The Senate — in Senate Bill 331 — would raise the $7.25 hourly wage to $9.25 by January 2016, starting with a jump to $8.25 in January. Senators would also tie the minimum wage to the Honolulu consumer price index beginning in January 2017, meaning the wage could rise annually with the cost of inflation.

The House would use the same bill that increases the minimum wage to avert the scheduled rise in the unemployment insurance tax rate, which is projected to cost businesses on average $150 more per employee, or $66 million.

The Senate — in Senate Bill 1272 — would avert the scheduled rate increase this year and then keep the rate the same in 2014 because of uncertainty over the impact on unemployment in Hawaii due to the federal spending cuts known as sequestration.

Dwight Takamine, the director of the state Department of Labor and Industrial Relations, supports an increase in the minimum wage. The department estimates that a minimum-wage worker would need to earn $8.55 an hour this year to maintain the same purchasing power that $7.25 bought in 2007.

But Takamine has chastised lawmakers for their “repeated disregard” of the original intent of the unemployment insurance reserve.

The reserve is designed to be self-sustaining, building when the economy is strong and unemployment is low to cover the costs when the economy is weak and unemployment is high. Automatic rate increases are triggered on businesses when the reserve falls below adequate levels.

Lawmakers have repeatedly tinkered with the automatic rate schedules, saving businesses $350 million since 2008, according to Takamine, but starving the reserve into insolvency in 2010.

Takamine has told lawmakers that the unemployment insurance reserve is now at $125 million, enough to cover four months of unemployment benefits at the highest ratio but one-third of the $384 million the department argues is necessary. He has urged lawmakers to allow the reserve to grow while unemployment is low — 5.2 percent — to prepare for potential federal spending cuts or another economic downturn that could throw people out of work.

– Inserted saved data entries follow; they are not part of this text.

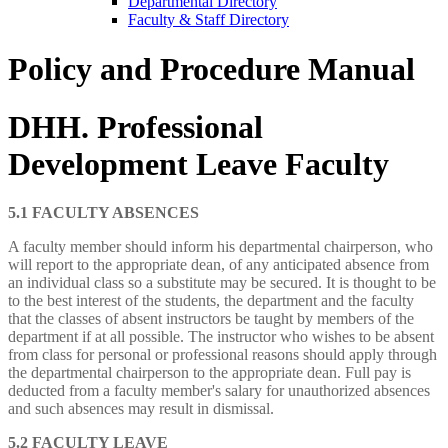
Departmental Directory
Faculty & Staff Directory
Policy and Procedure Manual
DHH. Professional
Development Leave Faculty
5.1 FACULTY ABSENCES
A faculty member should inform his departmental chairperson, who
will report to the appropriate dean, of any anticipated absence from
an individual class so a substitute may be secured. It is thought to be
to the best interest of the students, the department and the faculty
that the classes of absent instructors be taught by members of the
department if at all possible. The instructor who wishes to be absent
from class for personal or professional reasons should apply through
the departmental chairperson to the appropriate dean. Full pay is
deducted from a faculty member's salary for unauthorized absences
and such absences may result in dismissal.
5.2 FACULTY LEAVE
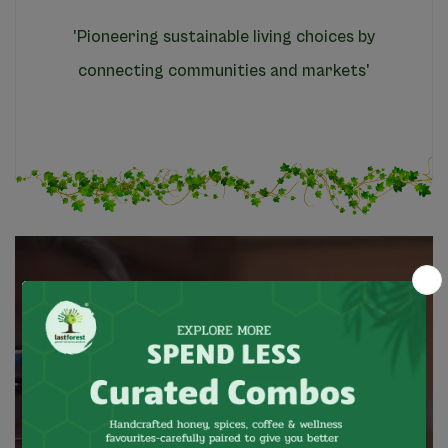
'Pioneering sustainable living choices by
connecting communities and markets'
Based
in
Kotagiri
in
the
heart
of
the
Nilgiri
mountains,
our
brand
has
been
a
market
facilitator
for
wild
forest
produce
that
is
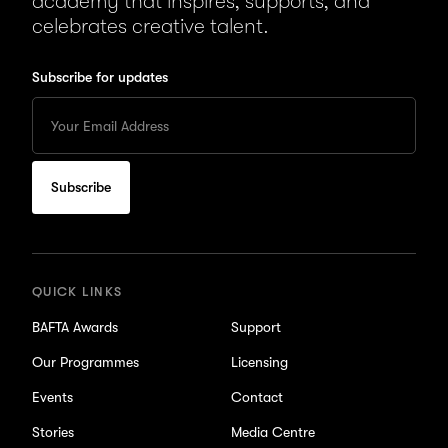
academy that inspires, supports, and
celebrates creative talent.
Subscribe for updates
Enter
your
Email
to
subscribe
for
updates
QUICK LINKS
BAFTA Awards
Support
Our Programmes
Licensing
Events
Contact
Stories
Media Centre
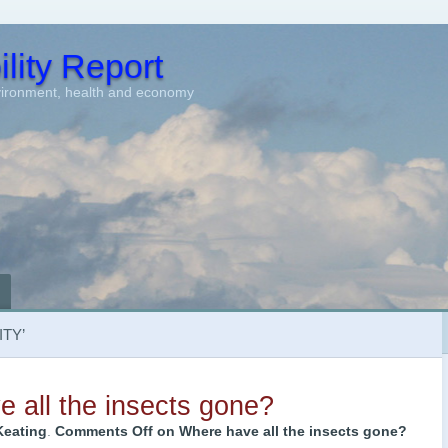
lity Report
vironment, health and economy
TY’
 all the insects gone?
Keating
.
Comments Off
on Where have all the insects gone?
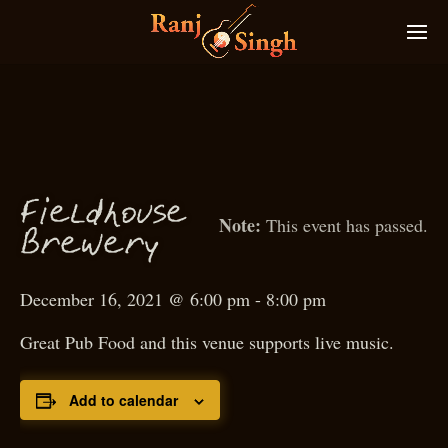
ieldhouse
F
This event has passed.
Brewery
December 16, 2021 @ 6:00 pm
-
8:00 pm
Great Pub Food and this venue supports live music.
Add to calendar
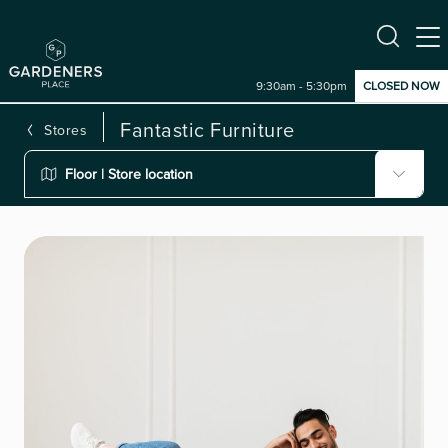
9:30am - 5:30pm
CLOSED NOW
Fantastic Furniture
Stores
Floor | Store location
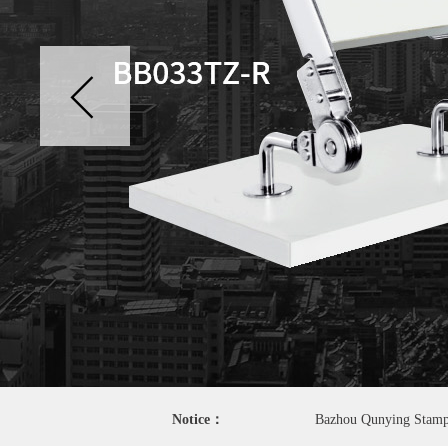
Notice：
Bazhou Qunying Stamping Factory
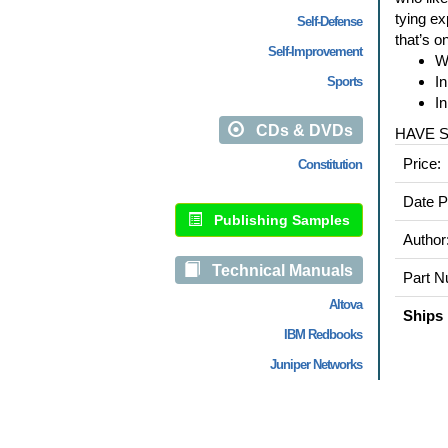
tying ex
Self-Defense
that’s o
Self-Improvement
Wi
In
Sports
In
CDs & DVDs
HAVE 
Price:
Constitution
Date P
Publishing Samples
Author
Technical Manuals
Part N
Altova
Ships 
IBM Redbooks
Juniper Networks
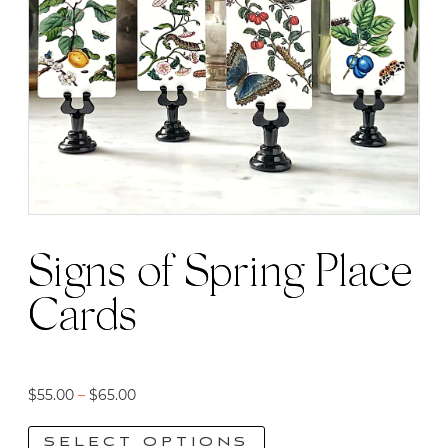
Signs of Spring Place
Cards
Price
$
55.00
–
$
65.00
range:
SELECT OPTIONS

Takamine said in an email that the reserve “is still significantly below the adequate reserve level as prescribed by law, and in light of current economic uncertainties the adequacy of the fund and solvency should be kept in mind.”

Many labor and social-service advocates believe a minimum-wage increase is long overdue, while businesses have cautioned lawmakers about the economic impact. Business interests across the state, however, would welcome an unemployment insurance tax break.

“Every dollar would help, obviously, especially as the economy slowly recovers,” said Sherry Menor-McNamara, the chief operating officer and senior vice president of government affairs for the Chamber of Commerce of Hawaii. “And also there are unknown factors, right? Sequestration and other situations that might be down the road.”

Menor-McNamara said that if the Legislature was going to approve a minimum-wage increase that businesses would prefer the House version, which offers a more incremental rise and does not tie the wage to the consumer price index in the future.

“Businesses’ revenues do not automatically rise with the CPI, and so it would be fiscally unsound to mandate wage increases for every business when there are some businesses that just cannot afford it,” she said.